Or simply put, Crude Oil.
Ever wonder where oil comes from? I do. Science tells us that crude oil is the result of “compression and heating of ancient organic materials”(1) over long periods of time—typically, millions of years. As a child, I was taught that is was the remains of prehistoric animals such as dinosaurs (as opposed to coal, which is the remains of plants). Today, the prevailing thought is that oil comes from the remains of prehistoric zooplankton and algae(1)—using chemistry and geology to bear out the theories. I do not know that anyone has tried to verify this through mathematics—so here are my questions for the world of science to noodle, but with a few facts first:
- The world consumes about 30,000,000,000 barrels of oil a year (30 billion)(1)

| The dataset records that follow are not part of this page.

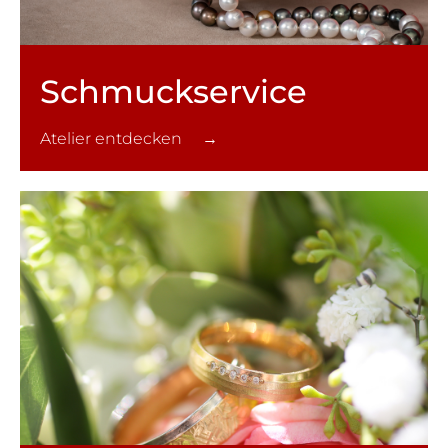
Schmuck­service
Atelier entdecken →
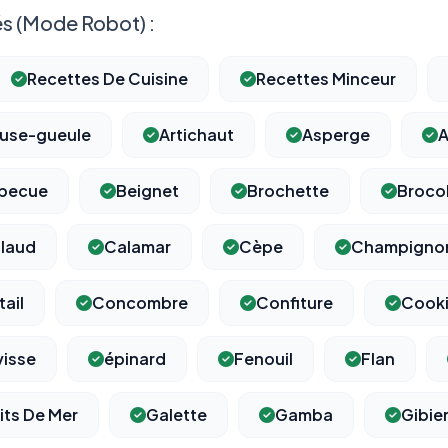
s (Mode Robot) :
Recettes De Cuisine
Recettes Minceur
use-gueule
Artichaut
Asperge
A
becue
Beignet
Brochette
Brocol
llaud
Calamar
Cèpe
Champigno
ail
Concombre
Confiture
Cook
visse
épinard
Fenouil
Flan
its De Mer
Galette
Gamba
Gibie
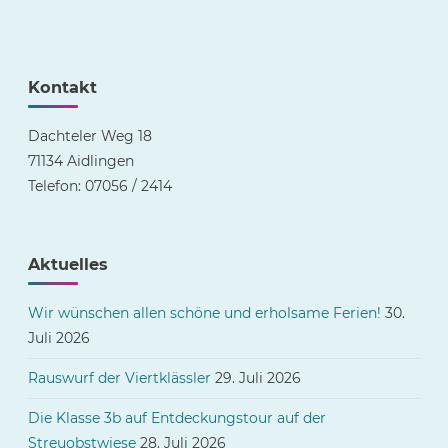
Kontakt
Dachteler Weg 18
71134 Aidlingen
Telefon: 07056 / 2414
Aktuelles
Wir wünschen allen schöne und erholsame Ferien!
30.
Juli 2026
Rauswurf der Viertklässler
29. Juli 2026
Die Klasse 3b auf Entdeckungstour auf der
Streuobstwiese
28. Juli 2026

- Since 1980, the world has produced between 59.6 million and 66.9 million barrels of oil per day(2)
- Oil has been found at depths between 115 feet and 38,000 feet(3) with the deepest off-shore rig going down 5,610 feet below the water’s surface before even hitting anything solid(4)
- How did this bio matter come to be buried under so much earth?
- How did so much bio matter exist at the same time in prehistory to have been metabolized into oil now?
- Is the process still happening today and if so, where is that evidence?
- Why are there some areas of the world where oil is not found?
- Why does it seem that the Middle East has such a high concentration of this bio matter byproduct?
- How did the Arctic regions get so much?
- What do the answers to 4, 5 & 6 have to say about climate changes?
I’m just curious. Well, I’m a bit cynical too. It doesn’t seem logical that there would be so much oil available if what scientist say is correct. Or, the concept we have of the prehistoric world is greatly misunderstood.